Among the few works of fiction which Bacon attempted, the New Atlantis is much the most considerable; which gives an additional interest to it, and makes one the more regret that it was not finished according to the original design. Had it proceeded to the end in a manner worthy of the beginning, it would have stood, as a work of art, among the most perfect compositions of its kind.
The notes to this piece, which are not marked with Mr. Ellis's initials, are mine.
A WORK UNFINISHED.
THE RIGHT HONOURABLE
FRANCIS LORD VERULAM, VISCOUNT ST. ALBAN.
TO THE READER.
THIS fable my Lord devised, to the end that he might exhibit therein a model or description of a college instituted for the interpreting of nature and the producing of great and marvellous works for the benefit of men, under the name of Salomon's House, or the College of the Six Days' Works. And even so far his Lordship hath proceeded, as to finish that part. Certainly the model is more vast and high than can possibly be imitated in all things; notwithstanding most things therein are within men's power to effect. His Lordship thought also in this present fable to have composed a frame of Laws, or of the best state or mould of a commonwealth; but foreseeing it would be a long work, his desire of collecting the Natural History diverted him, which he preferred many degrees before it.

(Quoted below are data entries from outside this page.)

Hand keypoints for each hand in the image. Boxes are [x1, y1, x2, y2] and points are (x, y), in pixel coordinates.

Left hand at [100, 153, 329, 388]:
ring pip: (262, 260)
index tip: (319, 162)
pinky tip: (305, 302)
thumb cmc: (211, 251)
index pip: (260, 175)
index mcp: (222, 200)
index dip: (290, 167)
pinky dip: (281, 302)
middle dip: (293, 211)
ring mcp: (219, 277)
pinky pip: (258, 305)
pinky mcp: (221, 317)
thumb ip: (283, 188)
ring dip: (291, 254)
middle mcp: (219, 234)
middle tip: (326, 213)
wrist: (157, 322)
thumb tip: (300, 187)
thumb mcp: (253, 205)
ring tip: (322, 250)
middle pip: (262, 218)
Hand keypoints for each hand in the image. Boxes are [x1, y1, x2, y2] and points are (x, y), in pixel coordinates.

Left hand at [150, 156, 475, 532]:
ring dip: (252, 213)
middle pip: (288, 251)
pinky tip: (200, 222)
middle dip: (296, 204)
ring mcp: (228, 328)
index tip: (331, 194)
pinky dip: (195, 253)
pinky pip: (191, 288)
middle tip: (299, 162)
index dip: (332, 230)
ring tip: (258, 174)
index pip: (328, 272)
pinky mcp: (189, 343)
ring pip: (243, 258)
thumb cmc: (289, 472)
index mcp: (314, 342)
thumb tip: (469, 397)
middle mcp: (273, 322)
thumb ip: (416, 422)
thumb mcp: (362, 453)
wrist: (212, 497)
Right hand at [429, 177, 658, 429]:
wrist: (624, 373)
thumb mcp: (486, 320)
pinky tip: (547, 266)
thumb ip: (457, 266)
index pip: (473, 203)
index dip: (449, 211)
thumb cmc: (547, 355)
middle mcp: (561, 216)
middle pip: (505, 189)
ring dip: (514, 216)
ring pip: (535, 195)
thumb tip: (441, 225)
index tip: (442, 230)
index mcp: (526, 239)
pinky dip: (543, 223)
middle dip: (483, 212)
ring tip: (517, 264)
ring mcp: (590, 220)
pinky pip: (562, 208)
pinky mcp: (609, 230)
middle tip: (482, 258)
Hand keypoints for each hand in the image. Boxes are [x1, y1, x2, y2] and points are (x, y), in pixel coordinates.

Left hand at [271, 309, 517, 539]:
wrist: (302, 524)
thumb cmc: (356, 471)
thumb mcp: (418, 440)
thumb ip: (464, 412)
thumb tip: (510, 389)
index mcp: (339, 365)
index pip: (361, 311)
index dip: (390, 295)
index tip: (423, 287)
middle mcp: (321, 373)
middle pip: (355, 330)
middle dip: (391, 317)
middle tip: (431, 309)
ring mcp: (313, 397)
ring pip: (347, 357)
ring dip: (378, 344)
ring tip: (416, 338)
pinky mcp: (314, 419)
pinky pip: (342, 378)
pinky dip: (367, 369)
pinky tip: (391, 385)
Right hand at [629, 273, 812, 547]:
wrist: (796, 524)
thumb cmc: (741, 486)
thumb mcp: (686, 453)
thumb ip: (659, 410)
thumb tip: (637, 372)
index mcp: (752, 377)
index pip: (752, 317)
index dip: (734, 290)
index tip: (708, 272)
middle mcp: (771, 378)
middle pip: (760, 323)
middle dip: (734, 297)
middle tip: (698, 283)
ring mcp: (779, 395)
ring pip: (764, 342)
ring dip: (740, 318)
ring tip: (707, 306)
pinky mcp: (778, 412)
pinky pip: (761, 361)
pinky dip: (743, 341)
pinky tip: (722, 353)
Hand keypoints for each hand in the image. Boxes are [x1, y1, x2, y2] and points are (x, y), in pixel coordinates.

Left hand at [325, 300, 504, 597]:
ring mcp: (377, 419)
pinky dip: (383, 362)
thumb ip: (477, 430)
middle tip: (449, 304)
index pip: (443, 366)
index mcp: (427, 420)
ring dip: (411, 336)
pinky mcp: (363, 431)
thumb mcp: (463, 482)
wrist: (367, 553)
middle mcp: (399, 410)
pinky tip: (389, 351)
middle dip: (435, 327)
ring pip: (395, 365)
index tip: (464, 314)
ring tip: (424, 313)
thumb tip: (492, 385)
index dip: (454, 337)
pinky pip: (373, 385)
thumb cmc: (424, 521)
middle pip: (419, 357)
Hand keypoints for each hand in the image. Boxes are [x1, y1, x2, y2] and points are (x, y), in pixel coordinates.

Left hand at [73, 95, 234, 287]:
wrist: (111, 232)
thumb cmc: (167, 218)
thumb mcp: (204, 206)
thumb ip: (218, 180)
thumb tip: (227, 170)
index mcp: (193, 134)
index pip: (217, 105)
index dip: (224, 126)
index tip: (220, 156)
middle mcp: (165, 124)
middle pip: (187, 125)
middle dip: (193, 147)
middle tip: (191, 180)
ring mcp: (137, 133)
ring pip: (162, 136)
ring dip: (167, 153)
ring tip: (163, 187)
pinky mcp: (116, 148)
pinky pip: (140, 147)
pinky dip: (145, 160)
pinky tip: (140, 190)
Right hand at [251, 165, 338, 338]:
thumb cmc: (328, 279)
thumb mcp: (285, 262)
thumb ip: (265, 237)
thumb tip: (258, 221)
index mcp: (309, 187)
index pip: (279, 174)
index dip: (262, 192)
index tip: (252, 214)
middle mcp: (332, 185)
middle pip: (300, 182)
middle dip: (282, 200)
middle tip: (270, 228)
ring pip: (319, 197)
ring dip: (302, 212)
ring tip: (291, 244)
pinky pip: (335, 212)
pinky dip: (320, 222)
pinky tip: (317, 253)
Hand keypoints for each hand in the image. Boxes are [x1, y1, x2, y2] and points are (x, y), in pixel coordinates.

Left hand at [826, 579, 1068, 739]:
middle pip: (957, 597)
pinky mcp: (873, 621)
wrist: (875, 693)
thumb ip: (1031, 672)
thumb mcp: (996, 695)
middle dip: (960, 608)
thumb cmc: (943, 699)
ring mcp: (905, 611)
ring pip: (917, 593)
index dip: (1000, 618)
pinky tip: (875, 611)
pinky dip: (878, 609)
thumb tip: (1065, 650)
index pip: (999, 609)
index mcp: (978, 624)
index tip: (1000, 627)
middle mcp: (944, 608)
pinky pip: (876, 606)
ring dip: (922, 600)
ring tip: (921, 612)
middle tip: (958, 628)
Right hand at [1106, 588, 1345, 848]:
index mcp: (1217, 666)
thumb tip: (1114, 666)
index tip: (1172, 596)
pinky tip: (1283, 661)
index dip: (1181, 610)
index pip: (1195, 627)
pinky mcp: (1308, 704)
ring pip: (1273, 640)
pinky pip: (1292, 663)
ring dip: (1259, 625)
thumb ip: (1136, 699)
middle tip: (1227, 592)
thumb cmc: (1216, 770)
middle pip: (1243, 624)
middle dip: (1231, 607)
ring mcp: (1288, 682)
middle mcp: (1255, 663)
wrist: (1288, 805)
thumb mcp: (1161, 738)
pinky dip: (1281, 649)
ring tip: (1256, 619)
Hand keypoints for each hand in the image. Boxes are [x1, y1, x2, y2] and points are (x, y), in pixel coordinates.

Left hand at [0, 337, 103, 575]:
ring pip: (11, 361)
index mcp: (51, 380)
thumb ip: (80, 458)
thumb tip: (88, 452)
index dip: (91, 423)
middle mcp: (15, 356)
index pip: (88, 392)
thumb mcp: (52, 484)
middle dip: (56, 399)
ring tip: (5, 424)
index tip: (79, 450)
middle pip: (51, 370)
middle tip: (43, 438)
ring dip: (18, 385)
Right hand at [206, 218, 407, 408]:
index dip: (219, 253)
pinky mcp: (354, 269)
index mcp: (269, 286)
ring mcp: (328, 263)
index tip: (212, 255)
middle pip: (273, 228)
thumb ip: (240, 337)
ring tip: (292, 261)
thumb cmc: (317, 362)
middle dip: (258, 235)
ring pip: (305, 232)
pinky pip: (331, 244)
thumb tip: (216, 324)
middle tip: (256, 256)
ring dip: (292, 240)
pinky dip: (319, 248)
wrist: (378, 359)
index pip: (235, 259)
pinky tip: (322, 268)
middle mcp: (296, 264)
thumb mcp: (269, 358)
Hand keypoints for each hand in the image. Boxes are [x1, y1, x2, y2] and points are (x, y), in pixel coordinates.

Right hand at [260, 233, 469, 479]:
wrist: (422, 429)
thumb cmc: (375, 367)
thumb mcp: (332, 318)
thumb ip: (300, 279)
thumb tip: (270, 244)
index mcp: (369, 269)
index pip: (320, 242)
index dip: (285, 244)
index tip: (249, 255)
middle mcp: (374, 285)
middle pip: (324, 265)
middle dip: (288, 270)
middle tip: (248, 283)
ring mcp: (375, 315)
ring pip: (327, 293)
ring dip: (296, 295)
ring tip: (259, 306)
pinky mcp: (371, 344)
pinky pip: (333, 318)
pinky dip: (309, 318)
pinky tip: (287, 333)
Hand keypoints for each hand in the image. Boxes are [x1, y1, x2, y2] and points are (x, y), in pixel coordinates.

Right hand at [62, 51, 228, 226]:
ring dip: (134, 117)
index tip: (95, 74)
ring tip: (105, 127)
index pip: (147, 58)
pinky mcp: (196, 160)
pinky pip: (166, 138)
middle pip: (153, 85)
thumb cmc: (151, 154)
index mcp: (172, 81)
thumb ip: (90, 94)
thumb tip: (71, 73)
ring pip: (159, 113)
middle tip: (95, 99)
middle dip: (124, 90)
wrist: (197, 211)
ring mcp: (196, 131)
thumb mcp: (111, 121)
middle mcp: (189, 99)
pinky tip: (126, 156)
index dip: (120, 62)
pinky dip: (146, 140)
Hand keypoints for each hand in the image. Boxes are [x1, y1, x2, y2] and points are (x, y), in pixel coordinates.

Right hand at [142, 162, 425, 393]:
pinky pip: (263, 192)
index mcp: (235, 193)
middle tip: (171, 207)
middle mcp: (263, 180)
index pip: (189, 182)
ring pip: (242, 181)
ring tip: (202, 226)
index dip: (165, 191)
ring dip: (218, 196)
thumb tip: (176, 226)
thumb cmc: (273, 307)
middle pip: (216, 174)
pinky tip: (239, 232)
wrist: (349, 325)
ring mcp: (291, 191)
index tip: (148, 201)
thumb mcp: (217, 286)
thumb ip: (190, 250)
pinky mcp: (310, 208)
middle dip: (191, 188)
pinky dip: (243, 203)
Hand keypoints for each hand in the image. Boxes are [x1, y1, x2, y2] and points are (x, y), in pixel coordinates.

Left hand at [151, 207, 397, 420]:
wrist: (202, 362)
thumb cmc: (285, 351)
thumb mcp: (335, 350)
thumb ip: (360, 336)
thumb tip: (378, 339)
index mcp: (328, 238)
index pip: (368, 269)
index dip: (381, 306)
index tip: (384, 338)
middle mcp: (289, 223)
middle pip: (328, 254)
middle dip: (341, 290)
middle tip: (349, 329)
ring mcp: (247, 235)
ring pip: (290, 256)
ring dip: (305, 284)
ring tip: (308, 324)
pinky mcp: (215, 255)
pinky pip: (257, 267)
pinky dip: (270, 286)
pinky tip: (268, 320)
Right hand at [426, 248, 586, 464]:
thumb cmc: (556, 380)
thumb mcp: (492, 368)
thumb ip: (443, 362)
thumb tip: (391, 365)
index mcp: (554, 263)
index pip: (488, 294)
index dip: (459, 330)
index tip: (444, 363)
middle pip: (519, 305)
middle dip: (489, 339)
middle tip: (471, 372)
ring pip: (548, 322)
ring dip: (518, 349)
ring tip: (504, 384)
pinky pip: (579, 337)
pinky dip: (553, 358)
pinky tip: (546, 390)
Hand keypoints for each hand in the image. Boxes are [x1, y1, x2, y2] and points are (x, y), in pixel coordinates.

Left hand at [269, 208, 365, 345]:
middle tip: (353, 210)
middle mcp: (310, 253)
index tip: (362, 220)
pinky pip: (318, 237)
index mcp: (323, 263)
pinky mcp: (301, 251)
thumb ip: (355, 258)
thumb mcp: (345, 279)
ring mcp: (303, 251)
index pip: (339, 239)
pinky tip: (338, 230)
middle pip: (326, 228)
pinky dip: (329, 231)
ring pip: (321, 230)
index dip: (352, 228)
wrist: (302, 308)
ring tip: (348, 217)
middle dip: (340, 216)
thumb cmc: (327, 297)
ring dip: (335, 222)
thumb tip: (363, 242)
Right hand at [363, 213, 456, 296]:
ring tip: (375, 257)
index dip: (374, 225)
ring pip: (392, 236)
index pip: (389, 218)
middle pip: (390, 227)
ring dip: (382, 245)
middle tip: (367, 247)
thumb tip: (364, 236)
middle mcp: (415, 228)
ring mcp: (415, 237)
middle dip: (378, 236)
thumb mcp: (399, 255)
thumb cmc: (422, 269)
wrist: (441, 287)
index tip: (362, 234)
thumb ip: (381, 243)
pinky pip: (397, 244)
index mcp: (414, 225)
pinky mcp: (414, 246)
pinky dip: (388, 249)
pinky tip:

This work of the New Atlantis (as much as concerneth the English edition) his Lordship designed for this place2; in regard it hath so near affinity (in one part of it) with the preceding Natural History.
In the Latin translation Rawley adds, aliarumque Instaurationis partium contexendarum; alluding probably to the De Augmentis, the only portion of the Instauration, not belonging to the Natural History, which he seems to have been employed upon afterwards.
2 It was published at the end of the volume containing the Sylva Sylvarum. The titlepage bears no date.